As you may be aware, I released a Django application, RPC4Django, publicly a little while ago. This is what I learned.
Make It Easy
You efforts should be targeted at making adoption of your software as easy as possible. When developers look for a package that accomplishes a goal, they aren’t going to spend much time looking at any individual package. Usually a quick google search or a search in pypi and then they might spend a few minutes glancing at a package before moving on to the next one. There are a couple keys to making it easy:
- Have easy documentation on installation, configuration and the license.
This should be on both your webpage as well as on pypi. More on this later.
- Give demo code or better yet, an actual demo.
Quite often the one sentence summary on pypi (if you don’t provide a long description) is not sufficient to tell people why they should use your package.
- List the package’s compatiblity.
Considering very few packages are compatible between 2.5 and 3.0 or even 2.3 and 2.5, I’m very surprised by this. Nothing is more frustrating than thinking you’ve found what you need just to have installation (or worse, execution) fail.
Test Early and Test Often
When I released RPC4Django, it had a reasonable, but not great, unit tests with it. With the future releases, those improved significantly and a few more bugs were caught. Being able to quickly test python 2.4, 2.5 and 2.6 by having a fully built unit test suite was awesome. However, unit tests don’t catch everything. One bug that I did not catch for a while was a bug relating to how Django worked with mod_wsgi on Apache. No amount of unit testing or Django views testing (which is sort of a hybrid of unit and integration testing) would have caught this. It only got caught when the code was pushed to a production server.
Documentation usually requires keeping data in a number of places. Any project of considerable size has READMEs, a license file, HTML documentation, tutorials, a setup.py long description, class and module documentation, and more. There should be as few authoritative places for package information as possible. In the first version of RPC4Django, I rolled my own HTML documentation and and README basically told the user to read the real documentation. This solved the whole problem of duplicated documentation, but in a rather unenlightened way.
.. include:: LICENSE.txt
What this allows for and what RPC4Django does now is to enable one document to be built of many documents. In this way, I keep the license in one file, the installation in another, the changelog in another and they all are included into my README which can be used to generate my HTML documentation.

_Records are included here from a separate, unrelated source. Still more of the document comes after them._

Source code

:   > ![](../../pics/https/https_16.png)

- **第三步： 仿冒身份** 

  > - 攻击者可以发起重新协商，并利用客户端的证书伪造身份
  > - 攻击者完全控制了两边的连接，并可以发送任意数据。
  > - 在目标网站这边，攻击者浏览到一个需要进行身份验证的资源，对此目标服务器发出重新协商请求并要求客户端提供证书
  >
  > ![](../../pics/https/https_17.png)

If my project was even larger, I might do what both the Python project and the Django project do. They include reST documents in their source tree. These include walkthroughs, tutorials, introductions to classes and more. Sphinx, a python package built to document the python library itself, can create attractive documentation hierarchies directly from simple text documents (which are themselves human readable!). Python uses it for all of their documentation and the Django project uses it for basically the entire documentation section of their webpage — including tutorials. You wouldn’t know it since the pages are pretty attractive but they appear to be generated directly out of subversion on a nightly basis. This keeps all the documentation together and makes sure your website, HTML documentation and source documentation stay in sync.
Don’t Get Discouraged
Just because your package is now on pypi doesn’t mean people are going to flock to it and download it. I think I’ve put together a pretty solid and useful package but I have only a few downloaders and I haven’t gotten much feedback. I intend to power through and start a new project.